Keypoint coordinate data

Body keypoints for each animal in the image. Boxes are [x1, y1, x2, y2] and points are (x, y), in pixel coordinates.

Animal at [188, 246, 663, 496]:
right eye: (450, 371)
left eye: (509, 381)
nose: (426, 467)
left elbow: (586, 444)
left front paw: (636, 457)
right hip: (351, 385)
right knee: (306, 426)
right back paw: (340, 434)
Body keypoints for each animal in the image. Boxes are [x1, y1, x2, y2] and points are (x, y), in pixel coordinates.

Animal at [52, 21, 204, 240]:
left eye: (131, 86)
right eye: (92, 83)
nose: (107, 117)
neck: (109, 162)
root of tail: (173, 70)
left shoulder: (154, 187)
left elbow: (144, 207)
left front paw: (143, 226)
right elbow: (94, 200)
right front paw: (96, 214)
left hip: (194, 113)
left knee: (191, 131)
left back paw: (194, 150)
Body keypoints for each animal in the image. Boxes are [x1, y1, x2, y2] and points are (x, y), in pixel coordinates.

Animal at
...
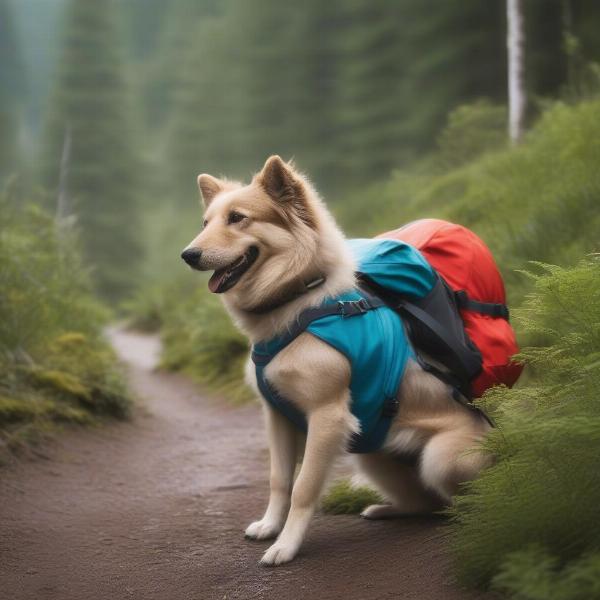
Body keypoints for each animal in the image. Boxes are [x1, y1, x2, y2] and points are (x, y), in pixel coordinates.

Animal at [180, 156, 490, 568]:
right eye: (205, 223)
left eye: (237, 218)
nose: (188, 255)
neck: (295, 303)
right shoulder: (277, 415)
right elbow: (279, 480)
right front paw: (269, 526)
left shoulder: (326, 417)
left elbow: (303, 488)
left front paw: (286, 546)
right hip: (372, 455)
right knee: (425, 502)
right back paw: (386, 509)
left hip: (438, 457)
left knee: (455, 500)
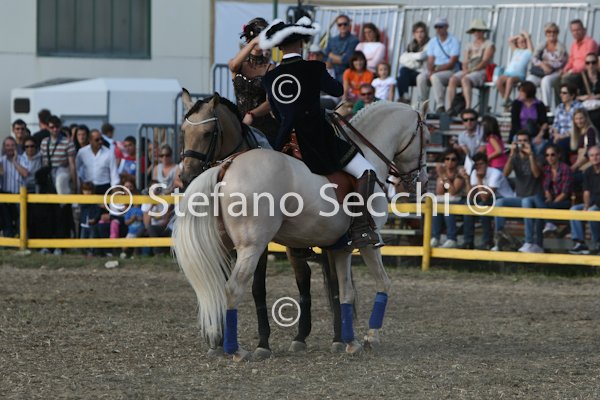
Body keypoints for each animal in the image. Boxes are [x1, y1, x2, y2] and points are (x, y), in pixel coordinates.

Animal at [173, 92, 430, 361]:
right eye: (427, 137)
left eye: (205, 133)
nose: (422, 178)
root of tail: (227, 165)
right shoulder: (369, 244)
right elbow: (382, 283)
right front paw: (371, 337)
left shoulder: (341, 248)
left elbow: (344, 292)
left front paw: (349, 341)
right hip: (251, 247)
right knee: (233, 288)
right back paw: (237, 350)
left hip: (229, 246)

▶ **WHAT IS BEING ASKED**
Retype the records above, but only those lines that fall between the line containing "left eye: (205, 133)" and the line containing "left hip: (229, 246)", with both of those lines included, exactly as written.

▶ **ANSWER TO THE PROBLEM**
left eye: (205, 133)
nose: (422, 178)
root of tail: (227, 165)
right shoulder: (369, 244)
right elbow: (382, 283)
right front paw: (371, 337)
left shoulder: (341, 248)
left elbow: (344, 292)
left front paw: (349, 341)
right hip: (251, 247)
right knee: (233, 288)
right back paw: (237, 350)
left hip: (229, 246)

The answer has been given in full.